(Camera geometry data)
========================================================================
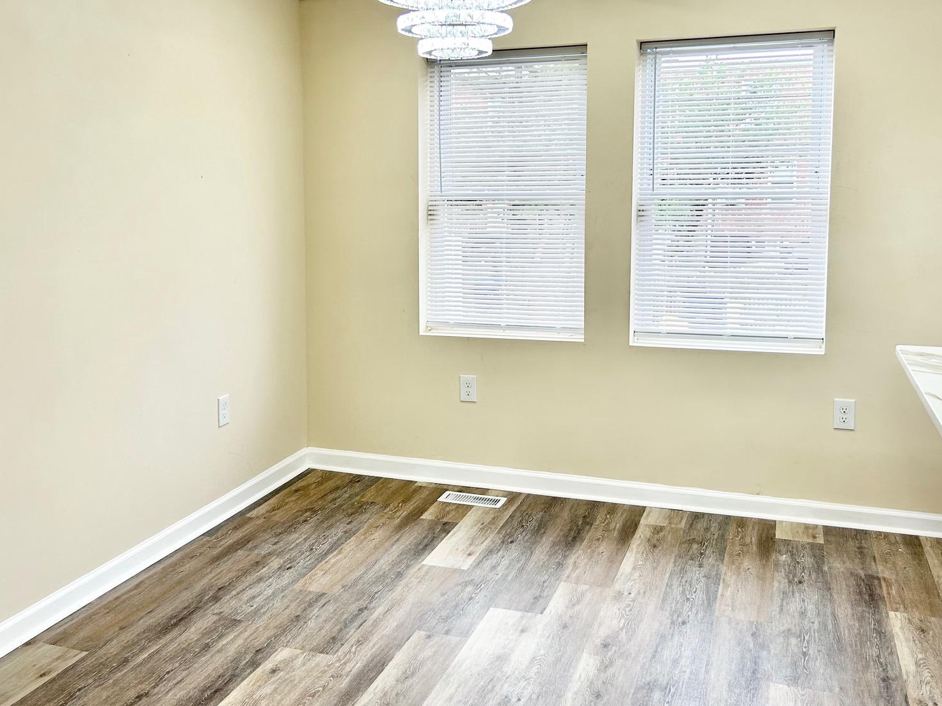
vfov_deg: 39.3
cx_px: 424
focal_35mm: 36
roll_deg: +0.4
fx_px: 980
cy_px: 252
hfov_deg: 51.3
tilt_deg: -5.2
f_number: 1.5
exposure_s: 1/120
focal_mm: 5.7
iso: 64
========================================================================
TASK GOAL:
An exact copy of all entries is needed, with no pictures in it.

SOLUTION TO THIS TASK:
vfov_deg: 39.3
cx_px: 424
focal_35mm: 36
roll_deg: +0.4
fx_px: 980
cy_px: 252
hfov_deg: 51.3
tilt_deg: -5.2
f_number: 1.5
exposure_s: 1/120
focal_mm: 5.7
iso: 64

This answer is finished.